L’inchiesta su presunti maltrattamenti all’ANffas di Modica ha scosso l’opinione pubblica e non solo. Oggi interviene il presidente sezionale di confcommercio Modica Giorgio Moncada che ricorda come “Nel 1998 ho avuto la possibilità di assistere ai primi passi della nascente sezione Anffas di Modica. Un’esperienza che porto ancora dentro perché nasceva dalla sensibilità e dalla determinazione di alcuni genitori e, in particolare, del compianto Ciccio Provvidenza”.
Per monacada è il momento di stringersi attorno all’Anffas e, soprattutto, alle famiglie che ogni giorno trovano nell’associazione un punto di riferimento indispensabile. è anche il momento che tutta la rete Anffas dimostri la propria forza. L’Anffas di Modica non può essere lasciata sola. L’Anffas regionale e l’Anffas nazionale hanno il compito di affiancare questa comunità, . Moncada poi lancia un appello alla sindaca di Modica Maria Monisteri affinché convochi con urgenza tutte le istituzioni e tutte le forze vive della città, insieme a tutti gli uomini e le donne di buona volontà, per fare squadra attorno alle famiglie assistite dall’Anffas.
Intanto questa mattina al tribunale di Ragusa gli interrogatori del presidente dell’ANFFAS di Modica, Giovanni Provvidenza, e delle cinque persone nei confronti delle quali sono state disposte le misure interdittive. Provvidenza, lo ricordiamo, è ai domiciliari nell’ambito di una indagine su presunti maltrattamenti sui disabili condotta dai NAS di Ragusa. Ai domiciliari c’è anche un operatore della struttura, che ora è chiusa, che per oggi però non è stato convocato e che, dunque, sarà sentito in un altro momento.

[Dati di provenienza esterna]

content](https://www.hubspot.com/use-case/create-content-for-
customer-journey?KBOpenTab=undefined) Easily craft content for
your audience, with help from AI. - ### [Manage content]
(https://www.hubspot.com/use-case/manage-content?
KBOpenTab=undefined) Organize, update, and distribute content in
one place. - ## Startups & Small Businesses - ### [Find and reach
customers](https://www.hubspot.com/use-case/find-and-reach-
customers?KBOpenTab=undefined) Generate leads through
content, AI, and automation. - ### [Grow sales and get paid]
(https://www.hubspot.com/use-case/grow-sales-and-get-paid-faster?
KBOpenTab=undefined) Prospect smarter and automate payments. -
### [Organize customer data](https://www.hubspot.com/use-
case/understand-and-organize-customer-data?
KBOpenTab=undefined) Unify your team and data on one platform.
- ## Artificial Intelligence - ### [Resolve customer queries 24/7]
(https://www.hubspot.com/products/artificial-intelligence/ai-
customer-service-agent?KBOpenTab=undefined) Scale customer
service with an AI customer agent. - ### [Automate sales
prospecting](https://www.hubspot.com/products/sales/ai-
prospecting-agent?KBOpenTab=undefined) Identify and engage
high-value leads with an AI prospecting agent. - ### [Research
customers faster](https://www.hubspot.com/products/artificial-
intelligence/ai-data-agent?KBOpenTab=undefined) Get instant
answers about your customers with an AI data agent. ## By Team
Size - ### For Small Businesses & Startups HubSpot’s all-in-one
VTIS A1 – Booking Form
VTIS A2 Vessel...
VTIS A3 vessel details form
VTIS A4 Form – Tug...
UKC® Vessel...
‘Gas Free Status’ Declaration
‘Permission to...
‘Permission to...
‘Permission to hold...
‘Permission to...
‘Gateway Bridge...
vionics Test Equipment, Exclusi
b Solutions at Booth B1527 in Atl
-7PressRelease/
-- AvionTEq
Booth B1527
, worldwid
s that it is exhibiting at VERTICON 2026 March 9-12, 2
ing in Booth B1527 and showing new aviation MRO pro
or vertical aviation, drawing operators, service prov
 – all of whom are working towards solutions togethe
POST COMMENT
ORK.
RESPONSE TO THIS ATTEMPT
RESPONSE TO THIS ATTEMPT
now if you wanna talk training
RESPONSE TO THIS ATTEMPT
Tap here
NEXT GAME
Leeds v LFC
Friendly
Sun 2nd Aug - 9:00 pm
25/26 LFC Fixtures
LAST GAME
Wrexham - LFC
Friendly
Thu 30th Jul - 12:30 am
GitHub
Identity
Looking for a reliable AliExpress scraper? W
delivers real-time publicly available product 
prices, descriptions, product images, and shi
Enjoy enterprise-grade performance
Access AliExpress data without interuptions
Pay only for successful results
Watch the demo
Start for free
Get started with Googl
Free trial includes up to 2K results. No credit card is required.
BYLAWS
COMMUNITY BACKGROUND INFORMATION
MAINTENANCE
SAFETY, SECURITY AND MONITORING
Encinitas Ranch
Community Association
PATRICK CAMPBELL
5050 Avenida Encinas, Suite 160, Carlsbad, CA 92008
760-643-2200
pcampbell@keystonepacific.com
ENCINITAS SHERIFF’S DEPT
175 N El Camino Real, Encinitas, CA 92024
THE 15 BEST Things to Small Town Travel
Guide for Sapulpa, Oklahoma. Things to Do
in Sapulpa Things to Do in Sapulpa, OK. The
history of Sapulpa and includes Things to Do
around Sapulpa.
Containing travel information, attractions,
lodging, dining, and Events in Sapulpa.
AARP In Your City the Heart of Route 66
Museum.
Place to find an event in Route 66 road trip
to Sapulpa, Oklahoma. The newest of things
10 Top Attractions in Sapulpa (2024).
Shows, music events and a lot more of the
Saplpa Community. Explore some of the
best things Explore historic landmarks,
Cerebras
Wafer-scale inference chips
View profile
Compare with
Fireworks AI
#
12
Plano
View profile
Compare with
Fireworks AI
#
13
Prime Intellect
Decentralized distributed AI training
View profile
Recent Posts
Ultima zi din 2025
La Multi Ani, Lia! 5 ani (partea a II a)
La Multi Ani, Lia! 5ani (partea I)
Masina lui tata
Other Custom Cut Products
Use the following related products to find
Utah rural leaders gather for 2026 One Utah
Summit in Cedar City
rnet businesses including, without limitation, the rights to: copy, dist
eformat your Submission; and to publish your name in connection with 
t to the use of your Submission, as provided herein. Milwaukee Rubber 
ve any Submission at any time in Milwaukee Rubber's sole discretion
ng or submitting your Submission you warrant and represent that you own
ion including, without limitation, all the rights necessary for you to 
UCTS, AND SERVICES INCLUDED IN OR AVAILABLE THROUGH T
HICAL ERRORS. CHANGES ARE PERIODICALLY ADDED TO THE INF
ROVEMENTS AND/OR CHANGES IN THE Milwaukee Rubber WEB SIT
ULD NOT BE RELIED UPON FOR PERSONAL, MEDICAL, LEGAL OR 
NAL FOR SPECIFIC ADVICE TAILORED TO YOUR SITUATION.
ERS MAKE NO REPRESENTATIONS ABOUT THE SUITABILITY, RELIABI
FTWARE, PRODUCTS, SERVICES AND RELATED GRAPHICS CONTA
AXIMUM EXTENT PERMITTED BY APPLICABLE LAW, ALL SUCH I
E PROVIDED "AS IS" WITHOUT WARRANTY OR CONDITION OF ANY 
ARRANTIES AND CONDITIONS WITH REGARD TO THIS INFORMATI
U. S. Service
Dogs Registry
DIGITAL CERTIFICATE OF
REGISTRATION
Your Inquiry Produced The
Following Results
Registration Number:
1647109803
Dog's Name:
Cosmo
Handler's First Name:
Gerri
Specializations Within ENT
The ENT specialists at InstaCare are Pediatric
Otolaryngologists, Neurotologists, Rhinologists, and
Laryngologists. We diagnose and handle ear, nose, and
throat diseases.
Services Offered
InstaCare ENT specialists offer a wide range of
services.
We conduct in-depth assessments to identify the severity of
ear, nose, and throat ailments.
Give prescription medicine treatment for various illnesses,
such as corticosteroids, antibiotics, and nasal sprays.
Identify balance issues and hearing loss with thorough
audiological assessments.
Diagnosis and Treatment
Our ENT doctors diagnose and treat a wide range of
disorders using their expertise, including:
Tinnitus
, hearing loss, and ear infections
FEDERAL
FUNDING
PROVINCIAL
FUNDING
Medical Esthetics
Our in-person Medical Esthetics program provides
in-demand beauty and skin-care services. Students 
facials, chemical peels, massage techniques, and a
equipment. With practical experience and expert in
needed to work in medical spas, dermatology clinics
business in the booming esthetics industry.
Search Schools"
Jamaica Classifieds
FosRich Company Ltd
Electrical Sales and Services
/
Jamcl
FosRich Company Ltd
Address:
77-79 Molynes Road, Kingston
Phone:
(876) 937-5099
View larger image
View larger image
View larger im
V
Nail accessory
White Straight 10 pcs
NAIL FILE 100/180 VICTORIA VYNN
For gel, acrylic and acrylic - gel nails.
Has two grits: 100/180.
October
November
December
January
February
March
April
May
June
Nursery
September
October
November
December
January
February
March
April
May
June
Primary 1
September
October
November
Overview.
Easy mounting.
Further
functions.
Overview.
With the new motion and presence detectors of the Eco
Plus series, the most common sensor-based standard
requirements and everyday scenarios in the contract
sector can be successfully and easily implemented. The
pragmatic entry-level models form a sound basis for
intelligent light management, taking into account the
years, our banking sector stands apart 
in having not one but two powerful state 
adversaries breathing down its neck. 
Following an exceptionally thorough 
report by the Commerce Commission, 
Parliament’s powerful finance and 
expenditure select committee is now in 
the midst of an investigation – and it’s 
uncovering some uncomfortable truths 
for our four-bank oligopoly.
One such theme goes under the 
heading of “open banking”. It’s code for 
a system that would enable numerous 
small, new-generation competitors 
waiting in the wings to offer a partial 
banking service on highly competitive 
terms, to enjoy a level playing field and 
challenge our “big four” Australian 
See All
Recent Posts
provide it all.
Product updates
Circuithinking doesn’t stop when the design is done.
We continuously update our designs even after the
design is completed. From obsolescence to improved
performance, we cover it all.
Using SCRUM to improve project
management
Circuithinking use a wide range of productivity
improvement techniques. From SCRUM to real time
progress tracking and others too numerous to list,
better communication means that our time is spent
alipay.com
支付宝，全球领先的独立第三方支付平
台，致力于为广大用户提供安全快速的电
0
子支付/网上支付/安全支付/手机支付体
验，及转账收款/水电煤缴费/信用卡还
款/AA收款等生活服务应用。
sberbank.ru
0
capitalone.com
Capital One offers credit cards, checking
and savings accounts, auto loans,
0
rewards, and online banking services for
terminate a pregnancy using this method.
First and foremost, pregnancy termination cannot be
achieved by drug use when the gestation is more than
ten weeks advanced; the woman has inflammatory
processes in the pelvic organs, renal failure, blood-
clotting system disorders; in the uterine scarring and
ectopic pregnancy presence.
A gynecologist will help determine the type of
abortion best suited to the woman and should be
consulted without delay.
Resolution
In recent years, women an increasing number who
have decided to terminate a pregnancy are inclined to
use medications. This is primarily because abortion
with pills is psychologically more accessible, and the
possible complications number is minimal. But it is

Gli avvocati Giovanni Favaccio e Alessio Malvaso, hanno fatto sapere di essere attualmente in possesso solo di una parte della documentazione, che consta di ben 400 pagine circa, perchè sulla restante parte vige il segreto istruttorio. Col passare delle ore cresce il timore che i fatti contestati, e alla base del provvedimento cautelare, possano essere ancora più gravi di quanto fino ad ora è trapelato, e per questo gli indagati potrebbero diventare molti di più. Le accuse mosse dalla Procura di Ragusa comprendono i reati di maltrattamenti ed esercizio abusivo della professione infermieristica, sulla base di quanto accertato con filmati, intercettazioni e testimonianze tra dicembre 2025 e febbraio 2026.